- **Requirement 1**
In the passage on unpaid ICO fines, reproduce the part that begins with the words "API company The" and ends after the words "are still outstanding.".
- **Requirement 2**
According to the passage on unpaid ICO fines, how many of the 21 fines handed out between Jan 2019 and August 2020 have been paid?

API company The SMS Works has been tracking the progress of the UK’s privacy and information rights regulator since 2018. Last year it revealed that, since 2015, around £7 million, or 42% of the monetary total, remained unpaid.

The latest findings reveal that the ICO has only managed to collect one more of the 47 outstanding fines issued up to July 2019 — related to Facebook’s Cambridge Analytica scandal. This means £6.6 million, or over 39% of total fines, are still outstanding.

What’s more, the regulator hasn’t been much good at collecting more recent fines, despite telling The SMS Works last year that it would be stepping up its efforts with the help of debt collection agencies.

Of the 21 fines handed out between Jan 2019 and August 2020, only nine have been paid, the FOI data revealed. That means 68% of the monetary value of fines issued during this time remains outstanding.

- **Information shown**
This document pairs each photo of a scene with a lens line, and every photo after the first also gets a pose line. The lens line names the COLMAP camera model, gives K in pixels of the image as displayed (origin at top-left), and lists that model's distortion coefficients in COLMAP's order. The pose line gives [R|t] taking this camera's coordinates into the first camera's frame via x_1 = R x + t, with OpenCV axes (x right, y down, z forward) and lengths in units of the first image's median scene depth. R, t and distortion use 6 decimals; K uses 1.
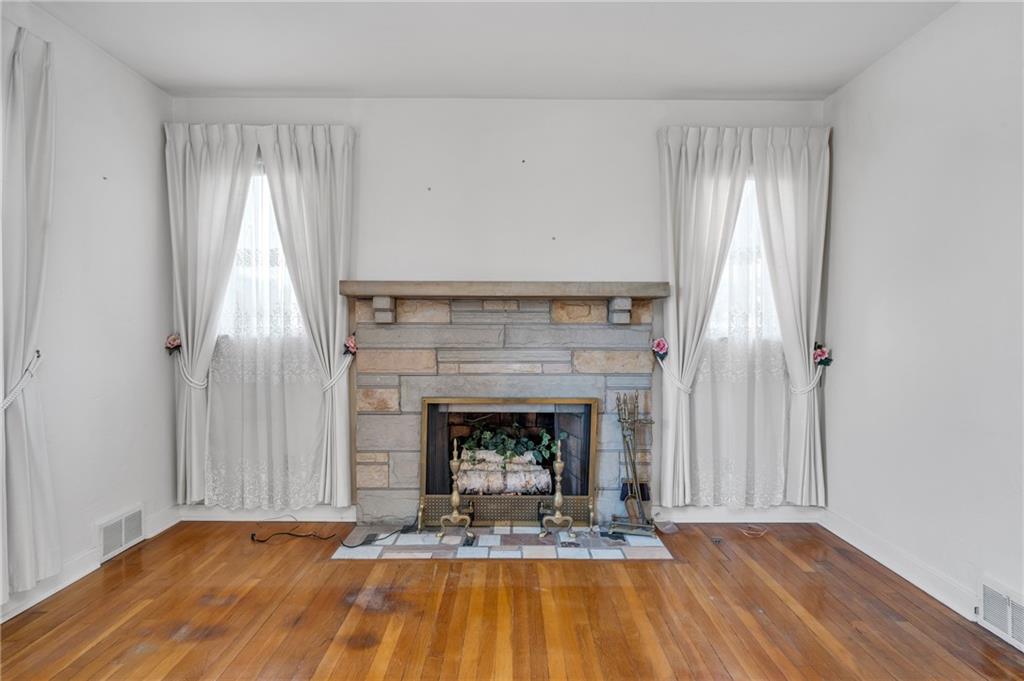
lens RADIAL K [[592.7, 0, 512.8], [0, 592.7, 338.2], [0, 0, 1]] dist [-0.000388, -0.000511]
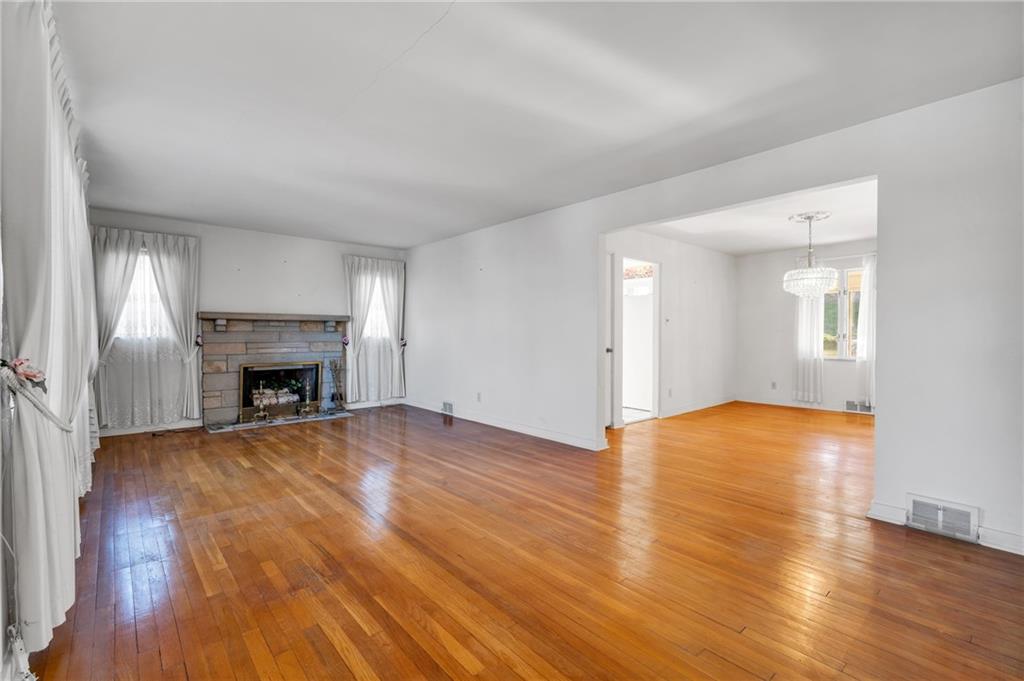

- **Task result 1**
API company The SMS Works has been tracking the progress of the UK’s privacy and information rights regulator since 2018. Last year it revealed that, since 2015, around £7 million, or 42% of the monetary total, remained unpaid.

The latest findings reveal that the ICO has only managed to collect one more of the 47 outstanding fines issued up to July 2019 — related to Facebook’s Cambridge Analytica scandal. This means £6.6 million, or over 39% of total fines, are still outstanding.

- **Task result 2**
Nine